Kevin a développé ce sentiment, capturant l'ambiance électrique entourant les deux rencontres. « Nous ressentons une grande excitation. Ce sont deux grandes équipes, les deux meilleures d'Europe. Ça va être un match serré », a-t-il dit, en référence au choc PSG contre Bayern Munich. Il a ajouté une note de perspective, reconnaissant l'accomplissement quel que soit le résultat : « Et même s'ils ne passent pas, cela aura été un beau parcours. » Cela reflète une perspective de fan mature, appréciant la route jusqu'aux demi-finales comme un accomplissement significatif en soi.
Tous les supporters n'avaient pas le match masculin en tête. Florelle, 27 ans, de Créteil, assistait à son quatrième match féminin de la saison. Sa loyauté était claire et ciblée. « Je n'ai pas hésité du tout car je ne regarde que les filles, dans tous les sports », a-t-elle déclaré, une passionnée du sport féminin. Elle a cité ses joueuses préférées : la défenseure Léa Morissaint, la milieu Sakina Karchaoui et l'attaquante Thiniba Samoura.
Les plans de Florelle après le match soulignaient encore son dévouement à l'équipe féminine. Elle avait l'intention de rester après le coup de sifflet final pour essayer d'obtenir des photos et des autographes des Parisiennes, précisant qu'elle n'avait pas l'intention de regarder la demi-finale masculine de la Ligue des champions. Sa présence représente un segment croissant de la base de fans qui priorise et célèbre le football féminin pour ses propres mérites, indépendamment de l'équipe masculine.
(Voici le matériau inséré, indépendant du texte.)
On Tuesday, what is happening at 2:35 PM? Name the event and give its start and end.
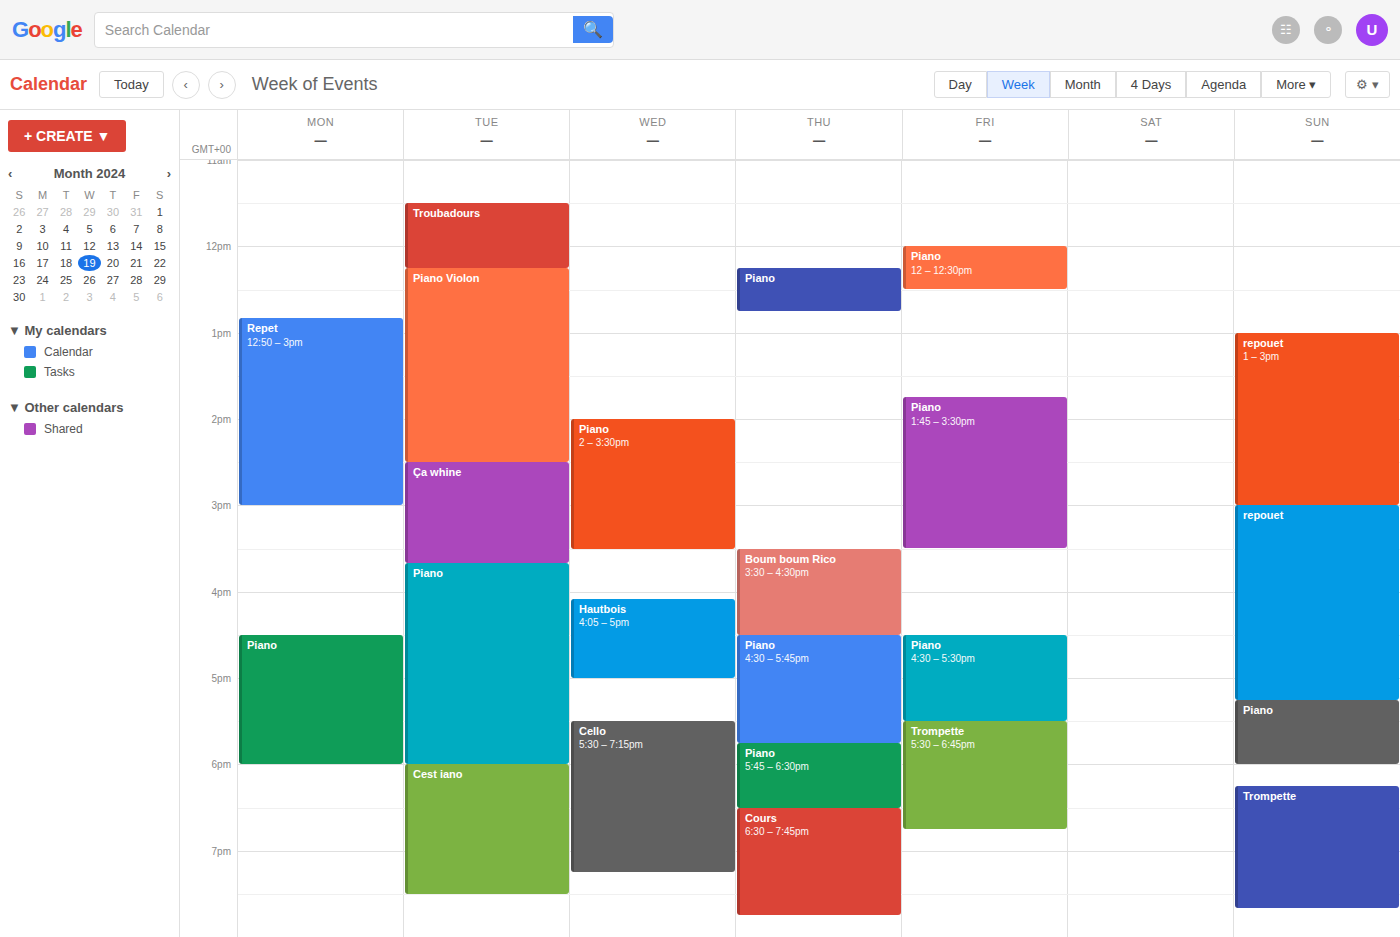
"Ça whine", 2:30 PM to 3:40 PMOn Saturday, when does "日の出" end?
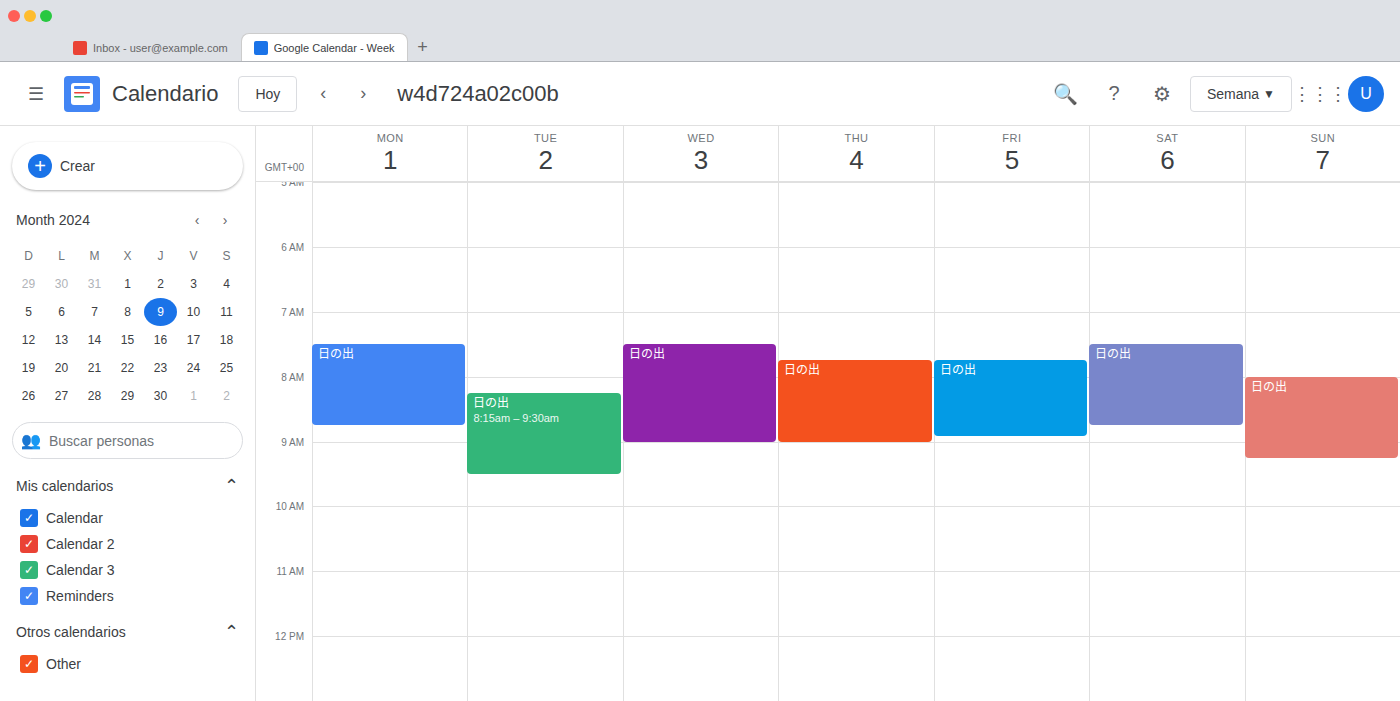
8:45 AMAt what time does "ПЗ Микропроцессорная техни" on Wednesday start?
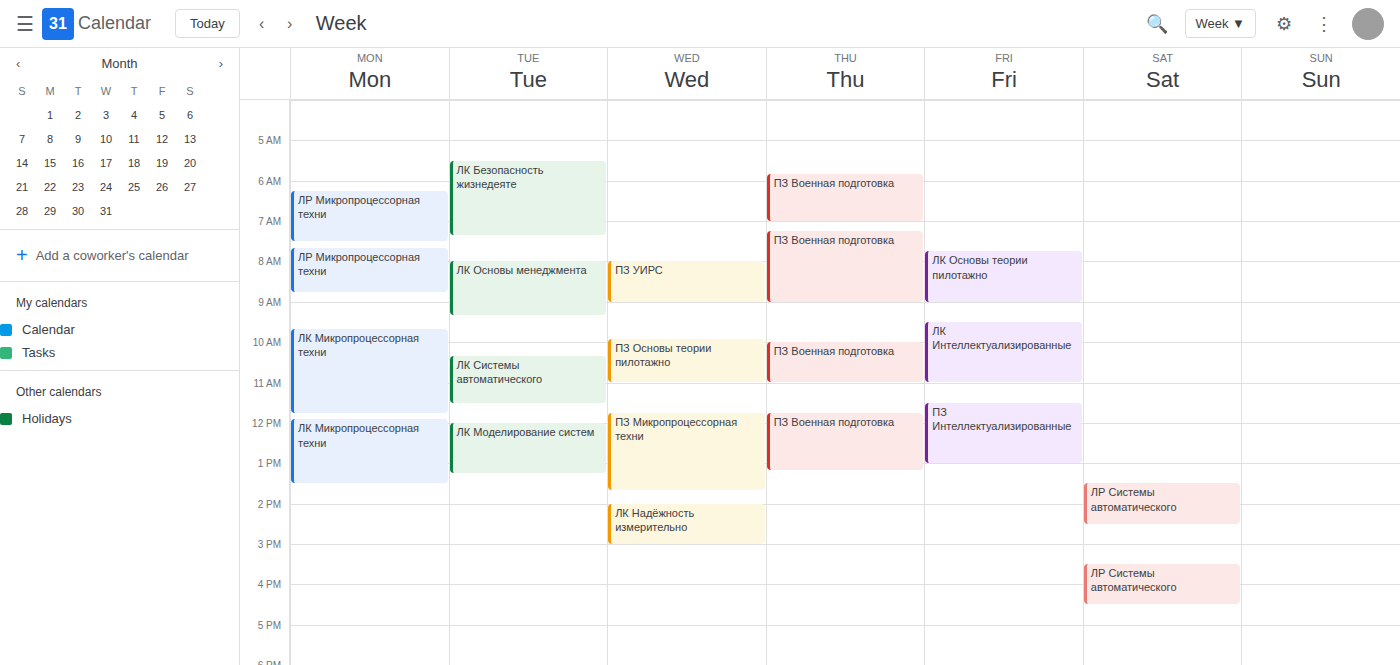
11:45 AMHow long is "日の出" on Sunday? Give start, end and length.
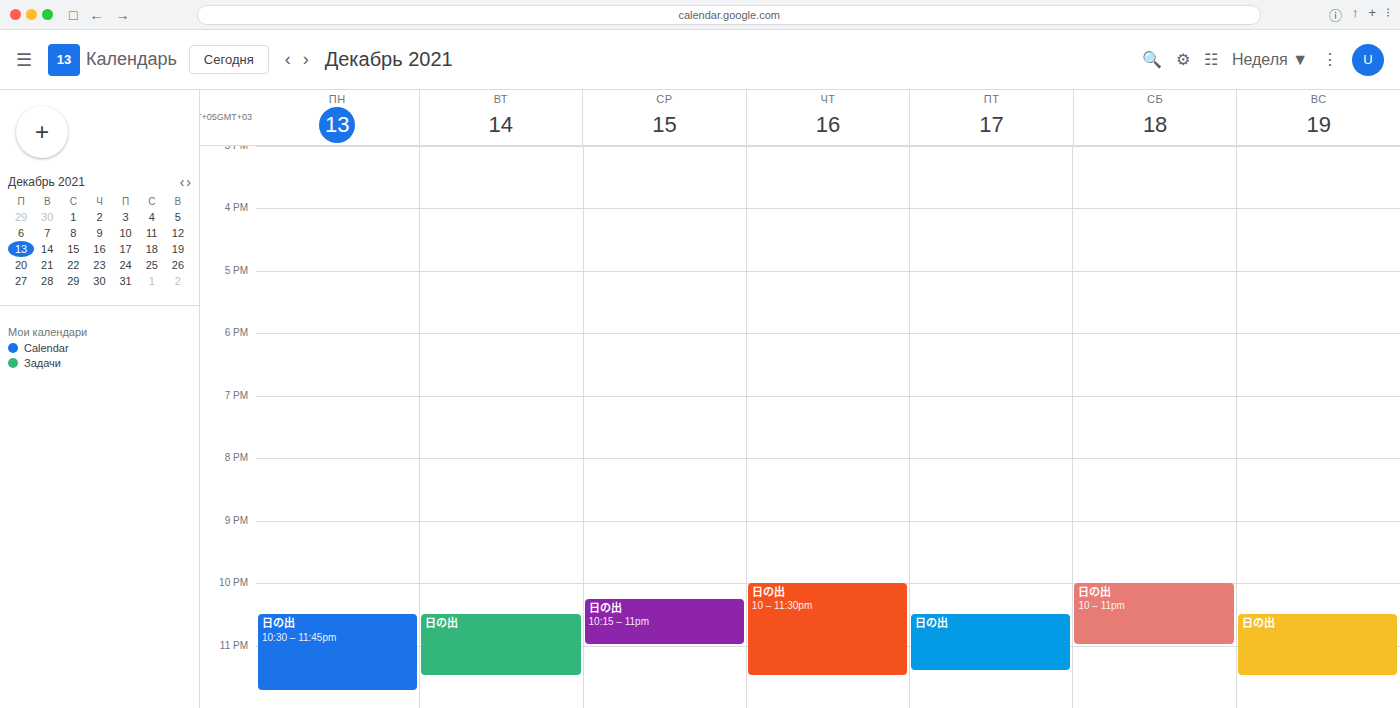
10:30 PM to 11:30 PM, 1 hourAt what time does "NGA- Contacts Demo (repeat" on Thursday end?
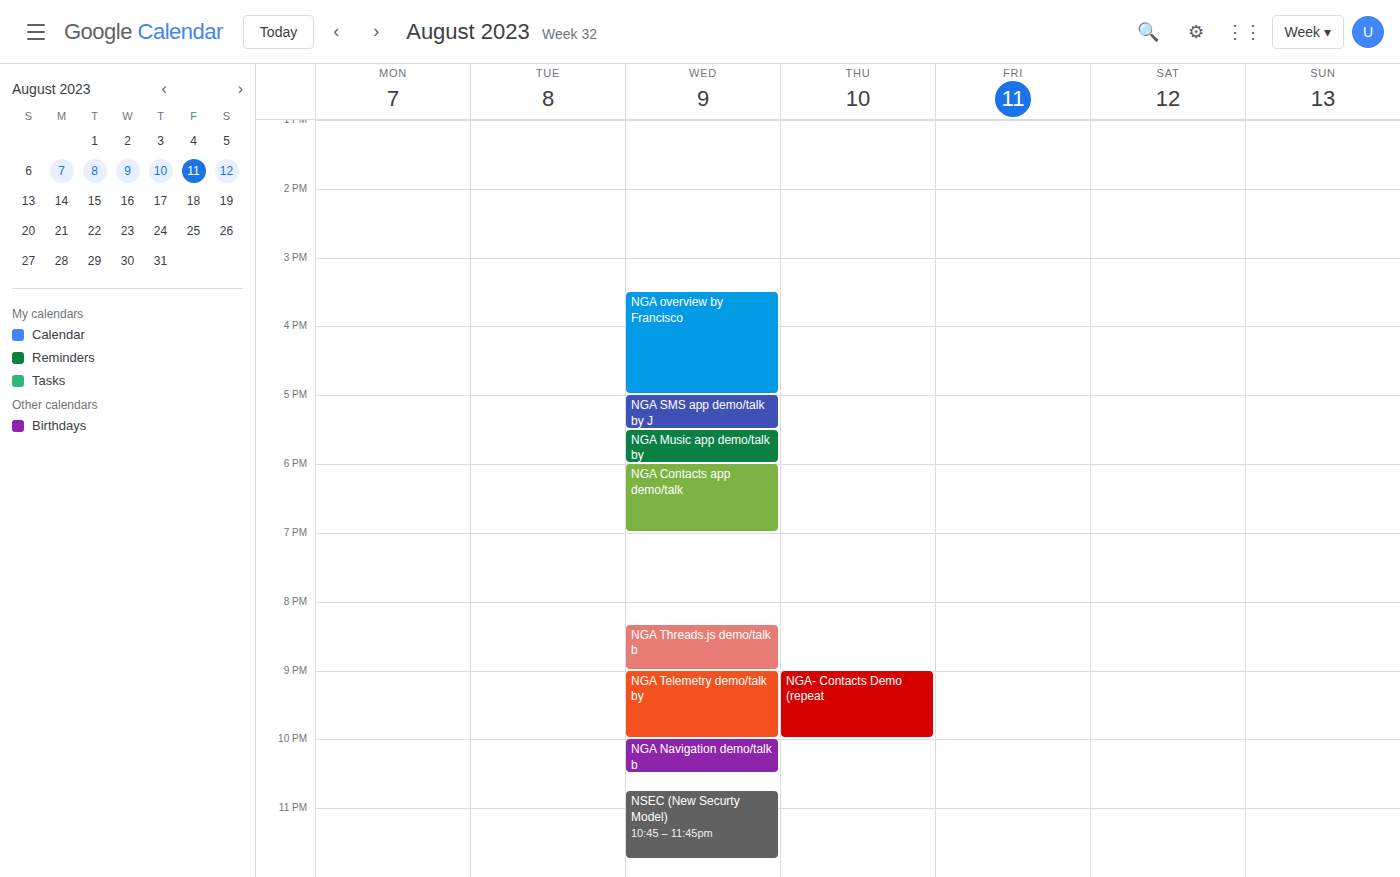
10:00 PMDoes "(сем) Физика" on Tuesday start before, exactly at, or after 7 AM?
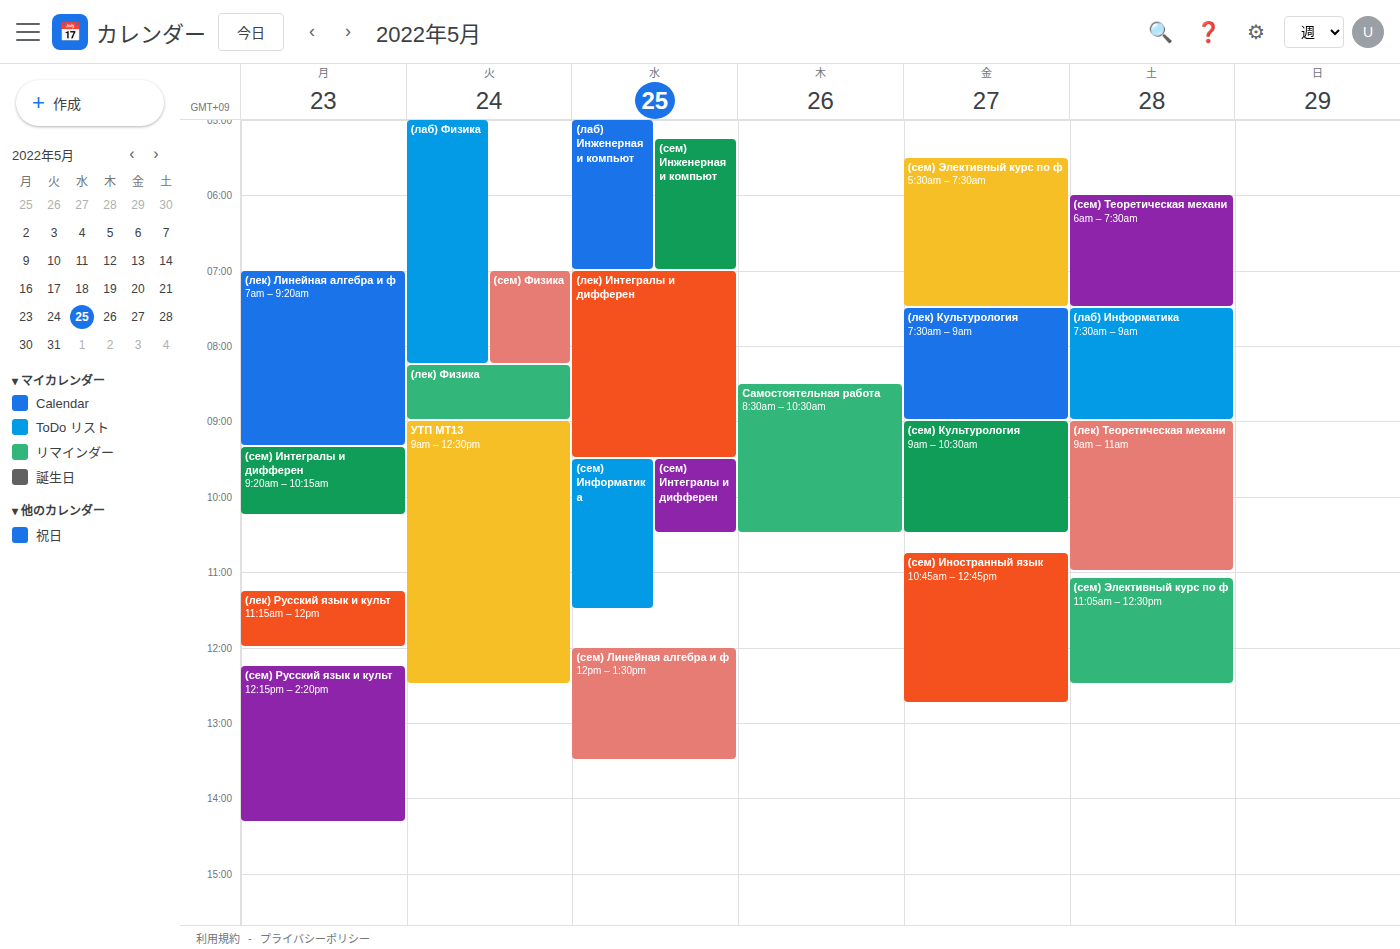
7:00 AM -- exactly at 7 AM, on the 7 AM line.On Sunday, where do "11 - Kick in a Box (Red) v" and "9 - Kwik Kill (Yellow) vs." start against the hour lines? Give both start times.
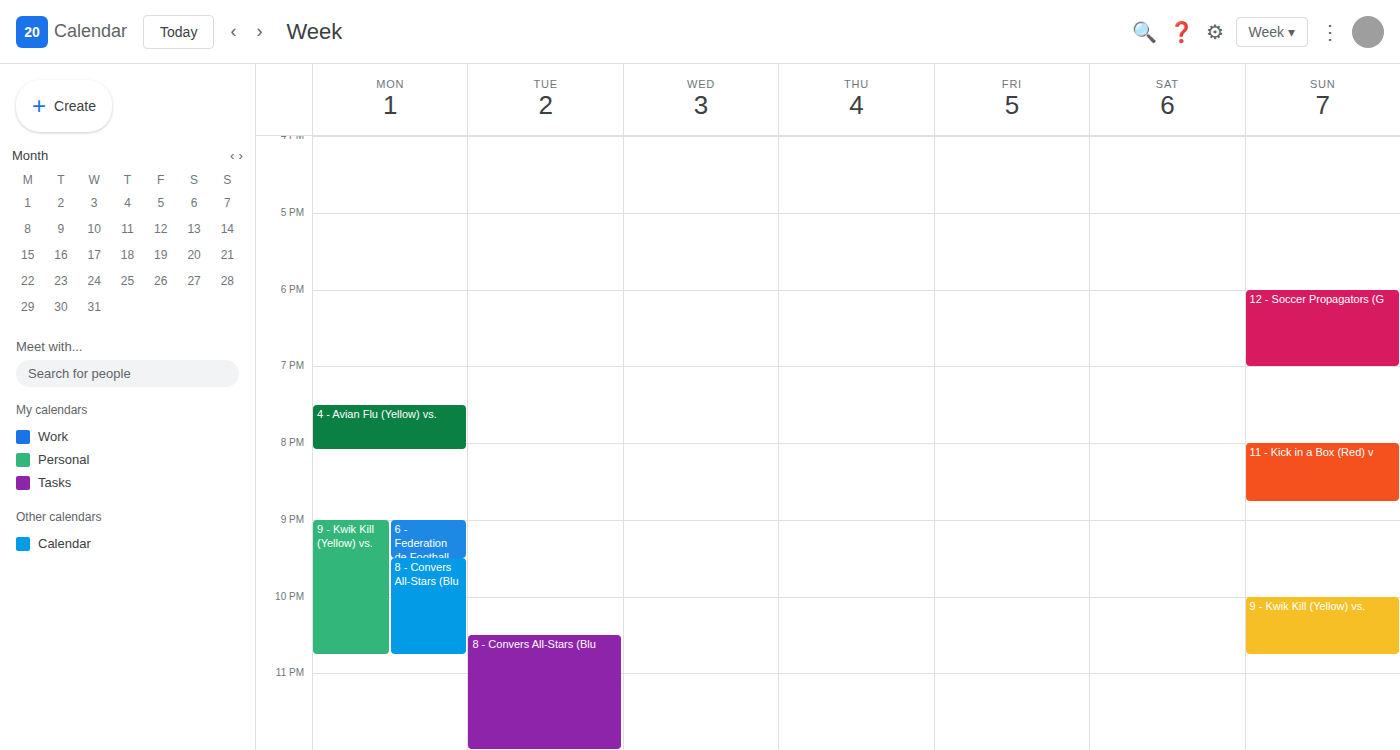
"11 - Kick in a Box (Red) v": 8:00 PM, exactly on the 8 PM line. "9 - Kwik Kill (Yellow) vs.": 10:00 PM, exactly on the 10 PM line.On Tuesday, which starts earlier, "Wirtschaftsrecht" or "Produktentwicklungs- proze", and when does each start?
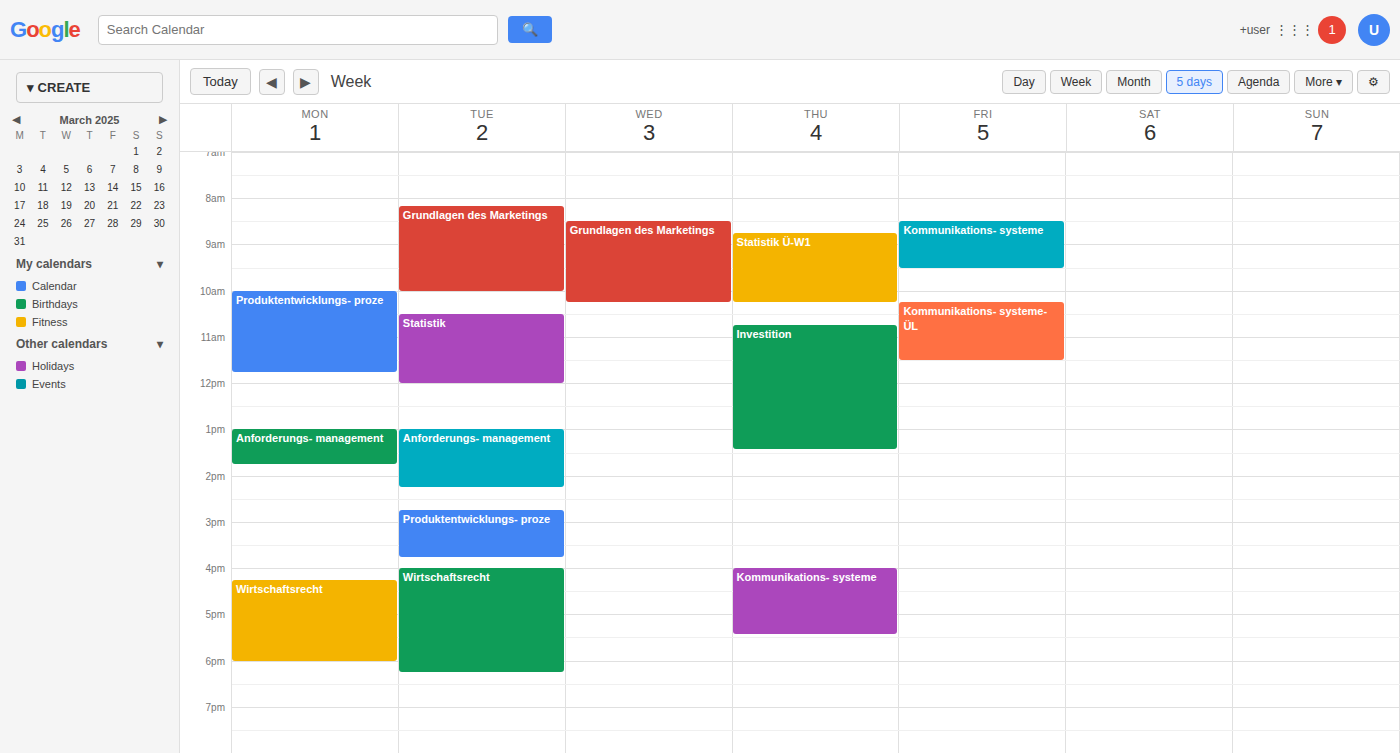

La scène à Poissy résumait l'attrait multifacette d'un club de football moderne. D'un côté, le drame à enjeux élevés et mondialement télévisé de la Ligue des champions masculine. De l'autre, le match de championnat crucial pour l'équipe féminine, luttant pour une place en playoffs. Les supporters présents ont démontré qu'il ne s'agit pas de loyautés mutuellement exclusives, mais d'aspects complémentaires du soutien au Paris Saint-Germain.
Le résultat du match féminin influencerait directement leur destin en playoffs, faisant du soutien des fans un facteur tangible. Pendant ce temps, l'anticipation de la soirée européenne masculine bouillonnait en arrière-plan, créant une journée de football unique pour les fidèles parisiens. Ce double récit montre la profondeur de l'engagement au sein de la communauté du club, où le succès et le soutien se mesurent à travers toutes ses équipes.